Завязка и развязка «Турка в Италии» заключена была, по‑ моему, в центральной сцене встречи мужа‑ рогоносца и турка, влюбленного в его жену. Добродушный и смешной муж любит свою легкомысленную жену; влюбленный турок хочет откупить ее у мужа. Два характера необычайно ярко отразились и засверкали в музыке, сопровождаемые высоким реализмом жестов на сцене: восточный элемент этой музыки зазвучал для меня у Россини так знакомо, словно сам Россини наслышался наших дудуков и сазандарей. Родной для моего уха ритм весь перевоплотился в отрывистые, страстные движения турка, в ту цепь удивительно точных нюансов при вставании, сгибе ладоней, присаживании на корточках, мимике, какая неоспоримо передает для нас атмосферу и типаж Востока. Привычное россинневское острое стаккато, быстрая скороговорка (знакомая нам по «Севильскому цирюльнику») – и в ответ ей задушевные, чуть тронутые знаком вопроса европейские арии – создали удивительную сцену, где турок и муж‑ рогоносец разговаривают, не понимая друг друга. Турок хочет купить у мужа его жену за золото, считая это обыкновенной честной операцией. Муж не понимает, чего хочет турок, он не понимает, что можно купить человека у человека… И вдруг опера‑ буфф, написанная свыше полутораста лет назад, раскрывает в гениальной музыке и в глубокой игре певцов, что она вовсе не пустяк на один вечер, вовсе не чередование «номеров» на сцене, а настоящая интересная пьеса. Ее завязка – как я уже сказала – таит в себе и развязку. С легкомысленной жены спадает ее увлеченье, она тянется назад, к мужу, туда, где обнаружилось уваженье к ней, как к человеку, или, переводя на сухой язык наших дней, туда, где для нее – знакомый мир привычных социальных отношений.
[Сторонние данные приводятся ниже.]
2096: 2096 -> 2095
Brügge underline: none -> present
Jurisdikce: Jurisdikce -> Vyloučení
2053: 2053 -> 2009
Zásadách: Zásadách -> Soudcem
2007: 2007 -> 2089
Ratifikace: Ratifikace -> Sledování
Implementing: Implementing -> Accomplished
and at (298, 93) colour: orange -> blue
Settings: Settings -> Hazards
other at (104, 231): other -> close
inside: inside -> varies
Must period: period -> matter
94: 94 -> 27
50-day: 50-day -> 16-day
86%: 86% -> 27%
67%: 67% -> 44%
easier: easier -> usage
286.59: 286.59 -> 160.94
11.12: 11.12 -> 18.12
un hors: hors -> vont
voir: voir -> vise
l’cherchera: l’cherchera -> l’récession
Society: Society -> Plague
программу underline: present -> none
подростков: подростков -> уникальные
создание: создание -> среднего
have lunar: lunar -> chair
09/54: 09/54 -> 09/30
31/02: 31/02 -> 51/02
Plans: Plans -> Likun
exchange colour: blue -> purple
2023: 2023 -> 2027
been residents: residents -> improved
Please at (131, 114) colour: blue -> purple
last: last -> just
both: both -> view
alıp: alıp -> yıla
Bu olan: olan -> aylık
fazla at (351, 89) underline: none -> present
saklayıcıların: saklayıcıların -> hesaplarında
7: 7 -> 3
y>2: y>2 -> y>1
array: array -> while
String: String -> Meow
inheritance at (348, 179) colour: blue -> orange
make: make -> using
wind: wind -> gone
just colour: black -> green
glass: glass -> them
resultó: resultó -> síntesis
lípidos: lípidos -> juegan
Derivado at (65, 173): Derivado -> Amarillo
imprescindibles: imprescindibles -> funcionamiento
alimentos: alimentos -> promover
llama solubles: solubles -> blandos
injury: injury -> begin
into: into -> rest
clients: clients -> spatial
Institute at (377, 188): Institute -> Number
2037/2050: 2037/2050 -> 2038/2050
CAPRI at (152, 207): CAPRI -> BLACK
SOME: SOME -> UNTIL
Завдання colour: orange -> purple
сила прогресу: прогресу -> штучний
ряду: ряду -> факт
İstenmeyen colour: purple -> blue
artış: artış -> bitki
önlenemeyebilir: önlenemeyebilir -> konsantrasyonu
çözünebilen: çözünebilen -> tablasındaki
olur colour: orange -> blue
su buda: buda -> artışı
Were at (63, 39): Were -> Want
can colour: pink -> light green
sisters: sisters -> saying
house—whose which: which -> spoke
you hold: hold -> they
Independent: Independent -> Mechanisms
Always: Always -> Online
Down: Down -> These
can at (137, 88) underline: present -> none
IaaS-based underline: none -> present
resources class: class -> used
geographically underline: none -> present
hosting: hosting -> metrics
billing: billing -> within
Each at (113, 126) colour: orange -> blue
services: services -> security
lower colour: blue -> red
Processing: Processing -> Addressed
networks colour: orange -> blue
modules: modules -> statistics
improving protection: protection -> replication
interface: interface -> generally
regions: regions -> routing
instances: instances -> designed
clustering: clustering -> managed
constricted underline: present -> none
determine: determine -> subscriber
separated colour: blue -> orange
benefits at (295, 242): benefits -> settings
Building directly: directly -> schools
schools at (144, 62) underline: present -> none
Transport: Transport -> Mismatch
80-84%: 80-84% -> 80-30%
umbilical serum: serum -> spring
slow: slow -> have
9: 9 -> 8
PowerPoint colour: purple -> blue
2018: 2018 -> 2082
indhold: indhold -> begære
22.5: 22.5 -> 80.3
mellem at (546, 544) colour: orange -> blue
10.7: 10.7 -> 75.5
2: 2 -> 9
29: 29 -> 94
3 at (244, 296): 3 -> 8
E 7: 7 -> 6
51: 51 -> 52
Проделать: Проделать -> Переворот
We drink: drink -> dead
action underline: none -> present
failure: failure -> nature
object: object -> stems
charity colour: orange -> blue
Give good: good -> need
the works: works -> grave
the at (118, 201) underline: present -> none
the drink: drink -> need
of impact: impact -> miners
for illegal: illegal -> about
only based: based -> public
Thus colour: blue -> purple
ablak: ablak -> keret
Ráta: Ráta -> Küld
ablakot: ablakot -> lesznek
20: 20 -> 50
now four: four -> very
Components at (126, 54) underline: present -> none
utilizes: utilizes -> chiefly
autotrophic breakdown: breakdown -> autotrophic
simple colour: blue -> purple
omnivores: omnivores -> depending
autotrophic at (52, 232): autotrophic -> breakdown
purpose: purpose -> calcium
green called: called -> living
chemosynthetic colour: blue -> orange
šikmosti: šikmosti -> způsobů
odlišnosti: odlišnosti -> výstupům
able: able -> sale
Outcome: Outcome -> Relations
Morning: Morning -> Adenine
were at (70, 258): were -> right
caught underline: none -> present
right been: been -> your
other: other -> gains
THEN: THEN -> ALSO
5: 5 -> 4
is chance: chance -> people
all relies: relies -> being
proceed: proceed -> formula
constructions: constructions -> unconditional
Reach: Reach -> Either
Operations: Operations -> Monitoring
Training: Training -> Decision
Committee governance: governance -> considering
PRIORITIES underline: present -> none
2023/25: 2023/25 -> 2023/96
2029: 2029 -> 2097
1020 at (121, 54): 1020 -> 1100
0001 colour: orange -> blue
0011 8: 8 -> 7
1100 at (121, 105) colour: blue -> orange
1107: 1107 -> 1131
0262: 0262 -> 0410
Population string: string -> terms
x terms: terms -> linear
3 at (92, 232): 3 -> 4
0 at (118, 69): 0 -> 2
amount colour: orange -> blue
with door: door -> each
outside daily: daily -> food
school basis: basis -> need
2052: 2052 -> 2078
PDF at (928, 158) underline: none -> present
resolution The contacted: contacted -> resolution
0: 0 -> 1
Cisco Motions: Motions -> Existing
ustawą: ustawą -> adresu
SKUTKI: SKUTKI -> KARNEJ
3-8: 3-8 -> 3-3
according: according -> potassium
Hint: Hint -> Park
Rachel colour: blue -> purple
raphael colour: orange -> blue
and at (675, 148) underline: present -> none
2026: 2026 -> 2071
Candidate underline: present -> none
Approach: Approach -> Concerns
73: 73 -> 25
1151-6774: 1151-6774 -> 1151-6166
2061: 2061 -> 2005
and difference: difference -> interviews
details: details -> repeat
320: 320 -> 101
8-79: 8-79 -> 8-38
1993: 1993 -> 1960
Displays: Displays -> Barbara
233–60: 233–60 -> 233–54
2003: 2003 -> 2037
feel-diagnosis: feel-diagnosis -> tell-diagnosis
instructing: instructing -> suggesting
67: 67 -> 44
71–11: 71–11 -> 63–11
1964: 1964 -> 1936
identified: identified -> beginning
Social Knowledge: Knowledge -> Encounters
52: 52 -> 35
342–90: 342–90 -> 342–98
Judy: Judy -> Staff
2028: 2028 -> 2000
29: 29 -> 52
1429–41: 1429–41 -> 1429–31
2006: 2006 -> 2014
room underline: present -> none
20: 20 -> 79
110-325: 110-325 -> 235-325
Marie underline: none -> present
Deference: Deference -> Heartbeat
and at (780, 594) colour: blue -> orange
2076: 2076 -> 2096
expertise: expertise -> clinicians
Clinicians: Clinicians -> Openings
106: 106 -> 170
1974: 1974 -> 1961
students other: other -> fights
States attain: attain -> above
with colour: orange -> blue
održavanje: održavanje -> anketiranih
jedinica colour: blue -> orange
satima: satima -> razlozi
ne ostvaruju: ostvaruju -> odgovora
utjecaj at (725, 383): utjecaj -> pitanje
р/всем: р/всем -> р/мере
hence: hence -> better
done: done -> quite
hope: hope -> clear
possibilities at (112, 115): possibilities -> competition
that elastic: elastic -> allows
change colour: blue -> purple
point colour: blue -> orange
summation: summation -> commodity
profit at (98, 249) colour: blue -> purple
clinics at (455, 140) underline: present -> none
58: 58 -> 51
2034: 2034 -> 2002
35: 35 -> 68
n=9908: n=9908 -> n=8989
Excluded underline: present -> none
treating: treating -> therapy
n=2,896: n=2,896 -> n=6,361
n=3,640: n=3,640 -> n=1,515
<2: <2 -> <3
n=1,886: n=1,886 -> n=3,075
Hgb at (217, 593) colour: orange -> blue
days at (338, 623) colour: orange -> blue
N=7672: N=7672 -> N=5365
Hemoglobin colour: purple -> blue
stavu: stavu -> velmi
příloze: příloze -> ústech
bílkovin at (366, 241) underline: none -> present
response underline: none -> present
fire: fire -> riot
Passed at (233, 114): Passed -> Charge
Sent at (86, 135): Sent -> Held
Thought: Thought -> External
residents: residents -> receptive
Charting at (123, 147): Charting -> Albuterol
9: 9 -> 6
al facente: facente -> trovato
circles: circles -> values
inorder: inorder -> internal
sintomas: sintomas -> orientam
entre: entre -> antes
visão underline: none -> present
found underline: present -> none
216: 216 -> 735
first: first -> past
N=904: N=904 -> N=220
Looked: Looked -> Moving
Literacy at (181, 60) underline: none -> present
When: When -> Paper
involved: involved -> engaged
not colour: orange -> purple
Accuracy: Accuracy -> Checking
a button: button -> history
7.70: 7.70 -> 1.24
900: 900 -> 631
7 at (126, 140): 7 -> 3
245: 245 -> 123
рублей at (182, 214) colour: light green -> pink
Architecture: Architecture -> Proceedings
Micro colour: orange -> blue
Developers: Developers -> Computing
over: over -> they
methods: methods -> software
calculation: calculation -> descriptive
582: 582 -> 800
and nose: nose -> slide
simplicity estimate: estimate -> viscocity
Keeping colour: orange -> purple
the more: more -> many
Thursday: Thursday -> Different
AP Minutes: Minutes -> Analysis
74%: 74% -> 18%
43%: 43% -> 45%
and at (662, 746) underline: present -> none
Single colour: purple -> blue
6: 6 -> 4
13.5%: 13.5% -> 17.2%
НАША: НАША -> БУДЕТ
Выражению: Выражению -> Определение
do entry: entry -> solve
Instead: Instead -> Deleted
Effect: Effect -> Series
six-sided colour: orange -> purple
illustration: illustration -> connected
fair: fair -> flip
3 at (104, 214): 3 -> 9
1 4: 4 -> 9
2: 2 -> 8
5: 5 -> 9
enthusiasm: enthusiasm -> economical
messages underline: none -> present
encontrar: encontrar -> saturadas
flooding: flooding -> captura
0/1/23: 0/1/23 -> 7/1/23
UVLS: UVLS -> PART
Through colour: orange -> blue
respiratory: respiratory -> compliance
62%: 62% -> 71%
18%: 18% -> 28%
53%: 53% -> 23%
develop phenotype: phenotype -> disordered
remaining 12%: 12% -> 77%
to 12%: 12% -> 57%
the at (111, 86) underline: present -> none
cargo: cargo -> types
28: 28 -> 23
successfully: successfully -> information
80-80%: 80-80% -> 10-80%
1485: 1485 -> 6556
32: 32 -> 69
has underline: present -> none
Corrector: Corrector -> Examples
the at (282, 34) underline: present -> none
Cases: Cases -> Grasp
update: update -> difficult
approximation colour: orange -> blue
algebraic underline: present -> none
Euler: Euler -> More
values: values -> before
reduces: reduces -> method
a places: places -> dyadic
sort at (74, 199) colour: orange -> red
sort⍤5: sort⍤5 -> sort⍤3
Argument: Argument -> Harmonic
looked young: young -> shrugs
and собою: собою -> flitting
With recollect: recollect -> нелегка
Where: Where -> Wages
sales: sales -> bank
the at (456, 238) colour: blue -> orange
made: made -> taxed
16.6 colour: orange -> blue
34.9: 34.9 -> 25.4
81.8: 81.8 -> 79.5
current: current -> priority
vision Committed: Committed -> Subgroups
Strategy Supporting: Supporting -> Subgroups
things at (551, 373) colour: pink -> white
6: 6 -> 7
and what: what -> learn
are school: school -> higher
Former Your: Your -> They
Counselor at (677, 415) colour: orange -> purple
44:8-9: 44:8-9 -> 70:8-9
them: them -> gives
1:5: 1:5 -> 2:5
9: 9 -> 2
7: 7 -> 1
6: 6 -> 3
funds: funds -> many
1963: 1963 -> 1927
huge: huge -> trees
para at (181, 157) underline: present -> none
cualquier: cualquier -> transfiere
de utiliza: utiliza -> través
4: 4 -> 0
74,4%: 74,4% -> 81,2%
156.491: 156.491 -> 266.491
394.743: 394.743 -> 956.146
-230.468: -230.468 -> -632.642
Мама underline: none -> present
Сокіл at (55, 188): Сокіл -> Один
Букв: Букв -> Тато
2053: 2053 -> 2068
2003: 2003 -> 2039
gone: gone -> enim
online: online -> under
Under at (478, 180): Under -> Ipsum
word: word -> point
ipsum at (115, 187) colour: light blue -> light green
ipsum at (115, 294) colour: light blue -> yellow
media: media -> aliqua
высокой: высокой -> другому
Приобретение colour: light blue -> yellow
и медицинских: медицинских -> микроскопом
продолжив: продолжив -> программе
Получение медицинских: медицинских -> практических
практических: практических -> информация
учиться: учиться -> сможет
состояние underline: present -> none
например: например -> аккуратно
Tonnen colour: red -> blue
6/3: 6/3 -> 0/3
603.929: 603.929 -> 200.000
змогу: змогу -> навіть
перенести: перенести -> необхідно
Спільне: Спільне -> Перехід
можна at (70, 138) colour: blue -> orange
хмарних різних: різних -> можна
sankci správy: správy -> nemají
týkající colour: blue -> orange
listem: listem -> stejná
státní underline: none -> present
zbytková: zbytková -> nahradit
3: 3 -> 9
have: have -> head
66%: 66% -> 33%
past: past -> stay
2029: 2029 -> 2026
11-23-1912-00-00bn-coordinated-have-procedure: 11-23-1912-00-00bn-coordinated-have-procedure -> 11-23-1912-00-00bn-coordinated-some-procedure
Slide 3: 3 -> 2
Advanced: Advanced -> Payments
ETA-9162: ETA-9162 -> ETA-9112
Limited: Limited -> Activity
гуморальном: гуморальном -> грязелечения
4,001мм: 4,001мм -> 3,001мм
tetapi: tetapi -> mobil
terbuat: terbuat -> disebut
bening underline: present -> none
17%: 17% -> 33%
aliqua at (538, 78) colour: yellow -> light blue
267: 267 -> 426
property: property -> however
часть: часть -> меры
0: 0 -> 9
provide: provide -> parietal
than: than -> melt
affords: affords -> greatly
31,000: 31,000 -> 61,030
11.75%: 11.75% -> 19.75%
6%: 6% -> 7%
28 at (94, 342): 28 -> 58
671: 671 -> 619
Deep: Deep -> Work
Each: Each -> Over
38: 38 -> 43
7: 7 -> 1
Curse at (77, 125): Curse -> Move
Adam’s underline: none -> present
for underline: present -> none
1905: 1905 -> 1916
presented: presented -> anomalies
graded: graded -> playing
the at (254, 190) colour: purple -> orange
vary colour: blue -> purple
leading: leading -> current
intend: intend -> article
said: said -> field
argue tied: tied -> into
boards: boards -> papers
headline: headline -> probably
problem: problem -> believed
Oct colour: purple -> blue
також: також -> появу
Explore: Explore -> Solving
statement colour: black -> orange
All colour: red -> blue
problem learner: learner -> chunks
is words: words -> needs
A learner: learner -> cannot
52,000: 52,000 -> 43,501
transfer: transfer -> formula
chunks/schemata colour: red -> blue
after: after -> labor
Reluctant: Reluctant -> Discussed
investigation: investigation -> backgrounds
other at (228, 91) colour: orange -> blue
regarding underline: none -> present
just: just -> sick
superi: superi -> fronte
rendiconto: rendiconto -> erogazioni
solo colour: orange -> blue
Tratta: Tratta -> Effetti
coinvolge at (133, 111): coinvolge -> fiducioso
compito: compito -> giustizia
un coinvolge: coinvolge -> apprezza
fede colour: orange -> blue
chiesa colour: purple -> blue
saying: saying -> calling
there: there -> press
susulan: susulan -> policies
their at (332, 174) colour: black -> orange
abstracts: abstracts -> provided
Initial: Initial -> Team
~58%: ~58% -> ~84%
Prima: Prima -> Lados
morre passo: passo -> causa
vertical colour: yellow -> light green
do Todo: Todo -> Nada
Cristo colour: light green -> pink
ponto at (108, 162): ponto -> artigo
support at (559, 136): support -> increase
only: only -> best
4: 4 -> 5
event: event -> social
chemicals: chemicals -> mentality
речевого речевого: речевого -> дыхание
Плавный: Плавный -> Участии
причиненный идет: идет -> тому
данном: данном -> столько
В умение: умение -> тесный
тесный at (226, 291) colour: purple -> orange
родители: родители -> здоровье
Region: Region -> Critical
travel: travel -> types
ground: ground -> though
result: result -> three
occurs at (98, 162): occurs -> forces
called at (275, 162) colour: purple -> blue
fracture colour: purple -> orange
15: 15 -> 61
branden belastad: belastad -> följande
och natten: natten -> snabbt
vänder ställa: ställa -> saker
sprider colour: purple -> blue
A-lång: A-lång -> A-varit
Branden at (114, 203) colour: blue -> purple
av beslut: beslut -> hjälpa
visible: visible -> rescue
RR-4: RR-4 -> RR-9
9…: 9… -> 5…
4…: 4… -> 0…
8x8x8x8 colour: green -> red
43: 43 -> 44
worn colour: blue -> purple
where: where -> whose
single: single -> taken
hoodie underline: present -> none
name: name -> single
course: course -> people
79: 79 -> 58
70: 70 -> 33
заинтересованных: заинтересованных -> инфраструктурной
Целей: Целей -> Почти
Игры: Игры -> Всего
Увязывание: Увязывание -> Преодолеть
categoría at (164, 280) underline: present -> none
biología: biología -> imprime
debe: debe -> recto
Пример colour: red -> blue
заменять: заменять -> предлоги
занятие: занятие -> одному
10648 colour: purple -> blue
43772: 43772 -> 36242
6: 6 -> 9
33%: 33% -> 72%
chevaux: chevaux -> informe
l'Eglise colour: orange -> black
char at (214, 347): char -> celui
Все это, повторяю, субъективное восприятие оперы. Но один вопрос всплыл у меня над всеми впечатлениями: условность искусства прошлого, скажем – опера XVIII века с ее типизированными персонажами, – была ли она условностью в восприятии этого искусства современниками или творцами самих этих опер? То есть сидел ли автор, грызя ручку, чтоб преднамеренно сочинить именно абстрактно‑ типовые фигуры, которые потом получили бы хождение, как типовые маски? И сидели ль зрители в театре, воспринимая зрелище именно как абстрактно‑ типовое, намеренно‑ условное? А не наросла ли «условность» и не возникло ли представленье об условности гораздо позднее, сквозь призму времени? Да и что такое «условность», все эти бесконечные споры и разговоры конца девятнадцатого века о масках, о «Comedia del Arte», о персонифицированных человеческих «качествах вообще», абстрактных типах, отвлеченных от конкретных множеств, как некие общие черты, связанные – по условной договоренности между собой (чтоб легче было строить выдуманную «реальность») – лишь – логической формальной связью? Короче говоря – существовала ли такая преднамеренная условность в эпоху, когда эти вещи, воспринимаемые нами нынче как условные, создавались? И не есть ли это аберрация позднейшего времени? Захваченная такими мыслями, я дошла вдруг до открытия, в чем новизна спектакля, созданного болонским «Театро Коммунале».

 

 

Я дошла до него не в театре и не сразу, а за своим шатким столиком в гостинице, где работала по утрам над привезенными с собой выписками. Я вздумала вообразить себя древним греком. Сижу я, древний грек, в театре и смотрю на всякие там «облака» и «лягушки» Аристофана. Вокруг меня хохот, и сама я хохочу до колик. Так было. Но разве мог бы древний грек хохотать над абстрактными облаками, связанными между собой формальною связью? Что ему Гекуба и что он Гекубе? Чтоб искусство – даже аллегорическое, даже замаскированное – могло задевать и захватывать зрителя, приводить его к резкой эмоциональной разрядке, оно должно покоиться не на формально‑ логических, а на конкретно‑ социальных связях, которые зритель узнает и которыми может заинтересоваться.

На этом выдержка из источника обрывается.